2011

Four Winds

Space Theatre. Oz Asia Festival - 2 to 3 Sept

An opening show to this year's Japan-in-focus Oz Asia Festival, Four Winds brings together a quartet of well-regarded musicians to present a show that fuses the musical cultures of east and west.

Japan-based collaborators Steve Falk (marimba, percussion) and Andy Bevan (saxophone, flutes, didgeridoo, percussion) are joined onstage by Slava Grigoryan (guitar) and Master Otsuzumi performer Shonosuke Okura.

The cornucopia of instruments crammed onto the modest dimensions of the Space Theatre gave a hint of the diverse sound about to be experienced.  With Falk 's sizable marimba flanked by Bevan's wind repertoire and Grigoryan's guitars, it whet the appetite and left one intrigued as to what was to come. 

The show’s commencement introduced us to Okura and the Otsuzumi, a traditional Japanese hand drum.  After assembling the instrument from it’s various components, Okura let loose with a powerful vocal, accompanied by sharp, deliberate drum beats that echoed like drops of water hitting an empty bath. 

Each barehanded slap had its preparation and methodical execution, filled with purpose and intent.  A master practitioner of Noh, a form of classical Japanese musical drama, Okura possesses an intense stage presence that’s enhanced by the drones and sirens of his vocal style.

As a concept that evolved out of a Japanese/Australian convention in Toyko, the show promised to blend the musical culture and stylings of its contributors, but just how successful they were in this is debatable. 

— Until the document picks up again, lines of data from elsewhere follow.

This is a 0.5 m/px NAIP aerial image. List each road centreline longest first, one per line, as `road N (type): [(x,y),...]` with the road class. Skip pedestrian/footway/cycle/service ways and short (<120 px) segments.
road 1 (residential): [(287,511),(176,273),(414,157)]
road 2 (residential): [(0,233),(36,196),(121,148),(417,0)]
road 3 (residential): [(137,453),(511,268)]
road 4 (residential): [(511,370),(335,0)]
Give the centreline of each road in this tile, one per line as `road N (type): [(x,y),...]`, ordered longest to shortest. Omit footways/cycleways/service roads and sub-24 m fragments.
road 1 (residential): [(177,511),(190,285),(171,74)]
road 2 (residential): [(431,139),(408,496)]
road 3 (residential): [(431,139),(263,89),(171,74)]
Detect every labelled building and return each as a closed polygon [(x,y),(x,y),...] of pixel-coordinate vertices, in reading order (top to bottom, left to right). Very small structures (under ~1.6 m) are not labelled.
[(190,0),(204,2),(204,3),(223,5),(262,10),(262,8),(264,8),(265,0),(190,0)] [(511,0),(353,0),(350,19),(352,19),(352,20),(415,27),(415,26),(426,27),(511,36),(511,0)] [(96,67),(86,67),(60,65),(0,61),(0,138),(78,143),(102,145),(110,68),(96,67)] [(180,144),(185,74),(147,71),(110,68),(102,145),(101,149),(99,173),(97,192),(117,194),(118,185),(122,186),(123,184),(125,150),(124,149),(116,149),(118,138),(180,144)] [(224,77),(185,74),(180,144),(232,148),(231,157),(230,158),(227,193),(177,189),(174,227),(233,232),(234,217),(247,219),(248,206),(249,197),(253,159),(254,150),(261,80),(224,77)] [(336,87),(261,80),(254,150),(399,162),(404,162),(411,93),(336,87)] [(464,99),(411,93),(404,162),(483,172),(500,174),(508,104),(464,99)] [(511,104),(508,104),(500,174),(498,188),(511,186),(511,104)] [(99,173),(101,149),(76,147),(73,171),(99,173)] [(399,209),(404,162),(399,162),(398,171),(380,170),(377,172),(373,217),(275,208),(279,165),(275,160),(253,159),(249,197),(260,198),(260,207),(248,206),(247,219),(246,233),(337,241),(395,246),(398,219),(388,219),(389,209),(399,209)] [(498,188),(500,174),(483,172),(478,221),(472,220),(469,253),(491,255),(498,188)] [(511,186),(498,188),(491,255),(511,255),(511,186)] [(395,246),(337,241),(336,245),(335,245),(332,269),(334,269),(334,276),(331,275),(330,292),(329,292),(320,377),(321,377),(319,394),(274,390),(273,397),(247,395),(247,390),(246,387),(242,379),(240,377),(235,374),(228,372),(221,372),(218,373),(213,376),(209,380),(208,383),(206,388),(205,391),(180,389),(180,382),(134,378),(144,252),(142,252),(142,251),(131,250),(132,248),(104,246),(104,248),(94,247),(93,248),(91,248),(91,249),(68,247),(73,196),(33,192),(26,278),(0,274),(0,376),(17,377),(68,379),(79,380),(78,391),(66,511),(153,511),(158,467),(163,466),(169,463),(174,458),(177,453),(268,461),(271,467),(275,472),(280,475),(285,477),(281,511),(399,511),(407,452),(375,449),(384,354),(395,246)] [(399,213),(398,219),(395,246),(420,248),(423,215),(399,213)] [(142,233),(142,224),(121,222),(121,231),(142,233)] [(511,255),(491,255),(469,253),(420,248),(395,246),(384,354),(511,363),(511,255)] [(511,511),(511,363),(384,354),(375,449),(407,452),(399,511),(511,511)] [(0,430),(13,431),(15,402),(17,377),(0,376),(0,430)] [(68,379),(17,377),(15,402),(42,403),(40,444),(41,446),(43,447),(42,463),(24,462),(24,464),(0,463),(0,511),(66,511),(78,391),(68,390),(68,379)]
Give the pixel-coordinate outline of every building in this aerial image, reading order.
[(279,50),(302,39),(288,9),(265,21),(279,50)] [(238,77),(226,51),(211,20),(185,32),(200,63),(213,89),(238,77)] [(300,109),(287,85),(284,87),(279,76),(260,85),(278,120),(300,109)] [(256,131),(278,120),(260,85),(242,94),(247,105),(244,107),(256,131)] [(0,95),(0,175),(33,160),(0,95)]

For a large section of the show, the Japanese influence was difficult to detect, particularly when Okura was not onstage.  At this point, the music took on a jazz feel and lost its connection with the east.  Overall, the compositions lacked variance and the use of electric drum pads caused the show to lose some of the earthiness created by the otherwise acoustic nature of the performance.

Perhaps, they simply achieved the desired “fusion” too successfully for this audience member.

There is, however, no doubting the passion and talent of the members of this ensemble.  Bevan demonstrated the breadth of his musical diversity, switching between wind instruments throughout the set, while Grigoryan’s solo piece showed off this guitar virtuoso’s magical fingers. 

Four Winds is an interesting piece that will definitely find its audience, though it won’t hit the mark for all.